#### Task inputs
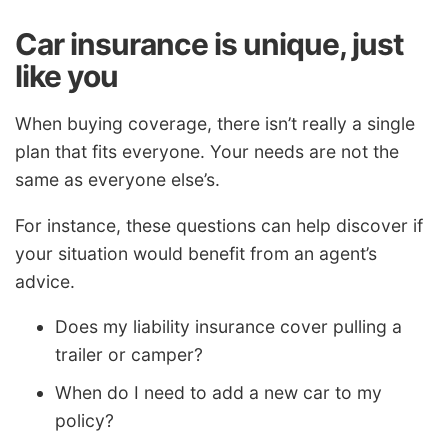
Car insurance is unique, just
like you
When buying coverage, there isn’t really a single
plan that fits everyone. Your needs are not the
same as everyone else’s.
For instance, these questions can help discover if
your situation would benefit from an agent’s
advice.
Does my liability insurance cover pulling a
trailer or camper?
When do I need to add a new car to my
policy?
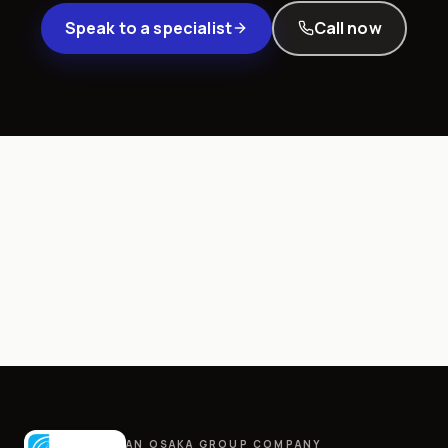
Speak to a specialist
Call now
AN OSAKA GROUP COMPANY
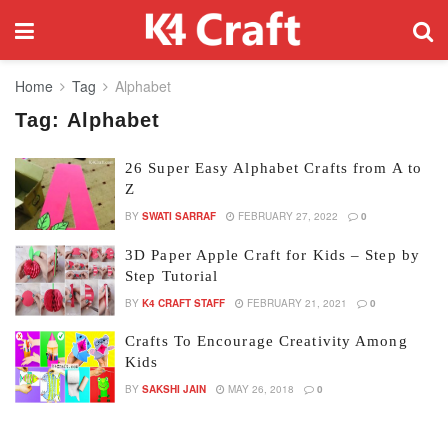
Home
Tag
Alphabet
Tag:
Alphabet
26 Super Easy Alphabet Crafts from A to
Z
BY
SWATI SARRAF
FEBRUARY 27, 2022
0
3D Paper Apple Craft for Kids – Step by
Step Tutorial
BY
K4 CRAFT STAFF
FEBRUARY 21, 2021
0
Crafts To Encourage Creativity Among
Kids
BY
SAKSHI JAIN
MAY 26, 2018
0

---

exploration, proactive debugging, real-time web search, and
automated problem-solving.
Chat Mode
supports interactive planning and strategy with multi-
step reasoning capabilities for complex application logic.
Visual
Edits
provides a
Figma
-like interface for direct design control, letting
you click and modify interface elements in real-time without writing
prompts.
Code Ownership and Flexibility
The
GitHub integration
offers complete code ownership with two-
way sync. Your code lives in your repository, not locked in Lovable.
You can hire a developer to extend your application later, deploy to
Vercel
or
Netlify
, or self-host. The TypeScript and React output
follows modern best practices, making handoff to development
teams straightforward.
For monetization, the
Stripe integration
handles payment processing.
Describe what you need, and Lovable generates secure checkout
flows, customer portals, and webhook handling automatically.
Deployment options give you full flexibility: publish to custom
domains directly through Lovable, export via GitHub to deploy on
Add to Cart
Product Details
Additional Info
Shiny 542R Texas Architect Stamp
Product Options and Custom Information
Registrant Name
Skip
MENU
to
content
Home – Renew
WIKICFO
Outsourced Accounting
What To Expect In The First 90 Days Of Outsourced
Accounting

* * *

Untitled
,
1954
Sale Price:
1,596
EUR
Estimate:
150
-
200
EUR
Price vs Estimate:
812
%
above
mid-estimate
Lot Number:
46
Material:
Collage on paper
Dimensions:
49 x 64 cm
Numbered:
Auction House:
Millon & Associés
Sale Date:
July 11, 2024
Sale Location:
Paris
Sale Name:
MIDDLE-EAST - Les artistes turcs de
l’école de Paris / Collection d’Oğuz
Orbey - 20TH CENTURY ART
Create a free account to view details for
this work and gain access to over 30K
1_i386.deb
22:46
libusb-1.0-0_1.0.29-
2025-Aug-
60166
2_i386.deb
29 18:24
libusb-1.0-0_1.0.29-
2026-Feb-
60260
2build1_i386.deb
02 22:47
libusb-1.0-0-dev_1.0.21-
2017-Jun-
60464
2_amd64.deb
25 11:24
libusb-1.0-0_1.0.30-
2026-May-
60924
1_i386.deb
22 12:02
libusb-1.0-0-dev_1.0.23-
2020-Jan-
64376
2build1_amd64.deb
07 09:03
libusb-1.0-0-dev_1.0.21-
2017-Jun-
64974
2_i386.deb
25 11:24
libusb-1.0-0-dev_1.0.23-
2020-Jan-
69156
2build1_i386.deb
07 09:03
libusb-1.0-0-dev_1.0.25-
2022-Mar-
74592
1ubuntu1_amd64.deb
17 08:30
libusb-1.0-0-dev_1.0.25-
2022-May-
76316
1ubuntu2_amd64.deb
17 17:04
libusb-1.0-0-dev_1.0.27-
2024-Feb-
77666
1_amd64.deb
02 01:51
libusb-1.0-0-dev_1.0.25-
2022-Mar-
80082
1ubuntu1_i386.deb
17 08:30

#### Instructions to follow
Pull out every line in the material above where "Lovable" occurs.

#### Output
way sync. Your code lives in your repository, not locked in Lovable.
Describe what you need, and Lovable generates secure checkout
domains directly through Lovable, export via GitHub to deploy on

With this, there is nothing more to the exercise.